Renaissance de l'onagre en Arabie Saoudite après 100 ans d'absence
Dans la réserve royale du prince Mohammed bin Salman, le premier onagre est né sur le territoire de l'Arabie Saoudite depuis plus d'un siècle. Cet événement symbolise le succès d'un vaste programme de restauration des espèces animales en danger dans leur habitat naturel.
Événement historique dans la réserve de Tabuk
En juin 2025, un événement s'est produit dans la réserve royale du prince Mohammed bin Salman, qui ne s'était pas produit depuis plus de cent ans : un mâle onagre, l'un des animaux les plus rares de la planète, est né. L'annonce de cette naissance n'a été faite qu'un an plus tard, après que le jeune onagre a réussi à survivre à sa première année de vie critique, où les taux de survie ne dépassent pas 50 pour cent. Cette naissance est le résultat des efforts intensifs de l'Arabie Saoudite pour préserver la faune et restaurer les espèces qui ont disparu des déserts de la péninsule arabique depuis plus de cent ans.
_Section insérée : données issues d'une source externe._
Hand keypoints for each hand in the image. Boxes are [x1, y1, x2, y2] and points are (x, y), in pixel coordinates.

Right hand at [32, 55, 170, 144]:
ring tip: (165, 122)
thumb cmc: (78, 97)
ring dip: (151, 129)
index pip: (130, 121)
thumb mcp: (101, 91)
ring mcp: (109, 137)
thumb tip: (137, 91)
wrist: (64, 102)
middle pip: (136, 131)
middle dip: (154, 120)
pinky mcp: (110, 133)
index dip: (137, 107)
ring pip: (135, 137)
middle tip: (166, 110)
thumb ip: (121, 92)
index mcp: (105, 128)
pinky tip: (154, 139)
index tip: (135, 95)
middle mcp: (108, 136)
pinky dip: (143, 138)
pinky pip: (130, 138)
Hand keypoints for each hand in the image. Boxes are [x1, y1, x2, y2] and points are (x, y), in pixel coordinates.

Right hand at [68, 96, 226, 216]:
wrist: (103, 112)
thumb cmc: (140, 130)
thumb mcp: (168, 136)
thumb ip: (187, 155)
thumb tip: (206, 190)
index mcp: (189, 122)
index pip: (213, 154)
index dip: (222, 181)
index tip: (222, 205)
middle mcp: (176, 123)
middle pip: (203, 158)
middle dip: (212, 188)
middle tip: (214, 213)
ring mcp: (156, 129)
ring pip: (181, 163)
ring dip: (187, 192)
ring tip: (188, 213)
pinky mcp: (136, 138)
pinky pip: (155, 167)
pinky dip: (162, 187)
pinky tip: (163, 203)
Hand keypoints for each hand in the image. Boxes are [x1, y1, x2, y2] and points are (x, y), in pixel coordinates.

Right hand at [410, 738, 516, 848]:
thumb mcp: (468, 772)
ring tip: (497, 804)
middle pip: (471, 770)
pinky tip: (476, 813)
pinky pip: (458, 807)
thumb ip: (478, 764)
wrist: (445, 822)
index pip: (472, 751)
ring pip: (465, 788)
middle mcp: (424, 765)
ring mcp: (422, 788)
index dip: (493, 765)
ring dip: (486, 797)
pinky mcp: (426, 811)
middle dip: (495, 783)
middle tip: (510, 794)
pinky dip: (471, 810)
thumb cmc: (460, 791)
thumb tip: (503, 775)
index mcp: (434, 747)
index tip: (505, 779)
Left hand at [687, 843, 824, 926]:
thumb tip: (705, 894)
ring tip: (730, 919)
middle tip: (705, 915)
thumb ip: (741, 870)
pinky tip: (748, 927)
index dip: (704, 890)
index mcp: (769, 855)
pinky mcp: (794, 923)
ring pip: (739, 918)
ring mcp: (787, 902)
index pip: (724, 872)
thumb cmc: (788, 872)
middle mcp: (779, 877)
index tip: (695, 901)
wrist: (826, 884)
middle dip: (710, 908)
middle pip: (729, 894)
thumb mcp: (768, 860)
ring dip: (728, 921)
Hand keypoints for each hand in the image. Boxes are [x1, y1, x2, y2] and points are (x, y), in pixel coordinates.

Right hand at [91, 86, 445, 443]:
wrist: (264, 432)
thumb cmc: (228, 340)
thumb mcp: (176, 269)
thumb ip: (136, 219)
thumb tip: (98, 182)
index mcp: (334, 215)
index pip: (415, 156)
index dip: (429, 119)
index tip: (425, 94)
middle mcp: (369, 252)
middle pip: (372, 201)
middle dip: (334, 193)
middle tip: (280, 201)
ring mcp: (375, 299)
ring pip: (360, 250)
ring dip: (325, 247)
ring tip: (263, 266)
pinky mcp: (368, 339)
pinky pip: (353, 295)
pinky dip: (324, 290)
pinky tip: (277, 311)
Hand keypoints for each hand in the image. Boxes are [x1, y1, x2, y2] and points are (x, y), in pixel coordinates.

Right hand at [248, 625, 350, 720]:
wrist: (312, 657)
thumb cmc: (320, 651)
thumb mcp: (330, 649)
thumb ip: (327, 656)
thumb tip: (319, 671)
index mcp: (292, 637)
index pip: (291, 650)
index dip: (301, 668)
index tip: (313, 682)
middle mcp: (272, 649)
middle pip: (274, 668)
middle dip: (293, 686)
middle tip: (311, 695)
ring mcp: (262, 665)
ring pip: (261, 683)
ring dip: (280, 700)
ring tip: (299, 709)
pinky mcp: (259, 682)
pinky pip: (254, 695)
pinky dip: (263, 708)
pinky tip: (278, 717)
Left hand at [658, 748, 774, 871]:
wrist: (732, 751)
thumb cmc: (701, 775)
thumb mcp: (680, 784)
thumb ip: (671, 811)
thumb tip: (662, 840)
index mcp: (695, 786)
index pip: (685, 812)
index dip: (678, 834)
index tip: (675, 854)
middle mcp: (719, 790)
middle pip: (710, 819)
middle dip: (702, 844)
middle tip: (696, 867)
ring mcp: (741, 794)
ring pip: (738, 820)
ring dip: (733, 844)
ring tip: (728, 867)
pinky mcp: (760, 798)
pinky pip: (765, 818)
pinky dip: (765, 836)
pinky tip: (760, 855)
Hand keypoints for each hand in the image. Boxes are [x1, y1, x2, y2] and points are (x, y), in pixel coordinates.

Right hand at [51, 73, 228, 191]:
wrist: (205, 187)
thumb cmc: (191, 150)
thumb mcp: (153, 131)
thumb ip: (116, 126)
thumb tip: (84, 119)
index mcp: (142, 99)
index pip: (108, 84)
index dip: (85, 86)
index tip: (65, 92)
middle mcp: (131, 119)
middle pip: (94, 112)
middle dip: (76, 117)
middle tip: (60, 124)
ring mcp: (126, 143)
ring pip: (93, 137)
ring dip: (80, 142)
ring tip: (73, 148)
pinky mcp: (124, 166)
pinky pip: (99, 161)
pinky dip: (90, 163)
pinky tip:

Programme de réintroduction et de restauration des espèces
La naissance de l'onagre fait partie d'un programme ambitieux intitulé « Renaissance arabe », lancé dans le but de ramener dans leur habitat naturel 23 espèces animales qui vivaient autrefois dans la région. La réserve mène un travail spécial pour augmenter la diversité génétique de la population d'onagres. Une nouvelle femelle est actuellement en quarantaine avant de rejoindre le troupeau principal qui sera importé de Jordanie. Le plan prévoit la création de deux groupes de reproduction distincts pour assurer la durabilité à long terme, la diversité génétique et l'adaptabilité de la population aux conditions environnementales.
État critique de l'espèce et perspectives de sauvetage
L'onagre est en danger d'extinction. Selon l'Union internationale pour la conservation de la nature, il reste moins de 600 individus de cette espèce dans la nature. En 2025, le statut de conservation de l'onagre a été élevé à la catégorie « En danger critique d'extinction ». Les prévisions montrent que sans mesures urgentes, la population de l'espèce pourrait diminuer de 90 pour cent d'ici 2050. La naissance du premier onagre sur le sol saoudien en un siècle donne de l'espoir que ces animaux peuvent être sauvés de l'extinction totale grâce à des programmes de restauration ciblés et à la coopération internationale.
Succès et plans futurs
La réserve s'attend à la naissance de deux autres onagres cet hiver, ce qui témoigne du succès croissant du programme de conservation de cette espèce. L'initiative reflète une approche novatrice de la conservation de l'environnement, qui va au-delà des méthodes traditionnelles et repose sur la création de partenariats nationaux et régionaux. Une telle coopération permet de développer des solutions complètes pour la conservation de la faune et la restauration des écosystèmes de la péninsule arabique. L'Arabie Saoudite démontre son engagement envers la restauration écologique, créant des conditions pour le retour des espèces disparues dans leurs aires historiques.
Questions fréquentes
Qu'est-ce que l'onagre et pourquoi est-il si rare ?
L'onagre (Equus hemionus) est un âne sauvage qui vivait dans les déserts de la péninsule arabique. L'espèce a disparu de la région il y a plus de cent ans en raison de la chasse et de la perte de son habitat. Aujourd'hui, il reste moins de 600 individus dans la nature, et l'espèce est classée comme étant en danger critique d'extinction.
Quel est le rôle de la réserve royale dans le sauvetage des onagres ?
La réserve du prince Mohammed bin Salman met en œuvre le programme « Renaissance arabe » pour restaurer 23 espèces animales. L'établissement mène des travaux de sélection pour augmenter la diversité génétique et prévoit de créer deux groupes de reproduction distincts d'onagres pour assurer la survie à long terme de l'espèce.
Quand le premier onagre est-il né et pourquoi l'annonce a-t-elle été retardée ?
Le mâle onagre est né en juin 2025, mais l'annonce n'a été faite qu'un an plus tard. Cela a été fait parce que la première année de vie est considérée comme une période critique de survie, où les taux de survie ne dépassent pas 50 pour cent. Après avoir réussi cette période, il est devenu possible de confirmer le succès du programme.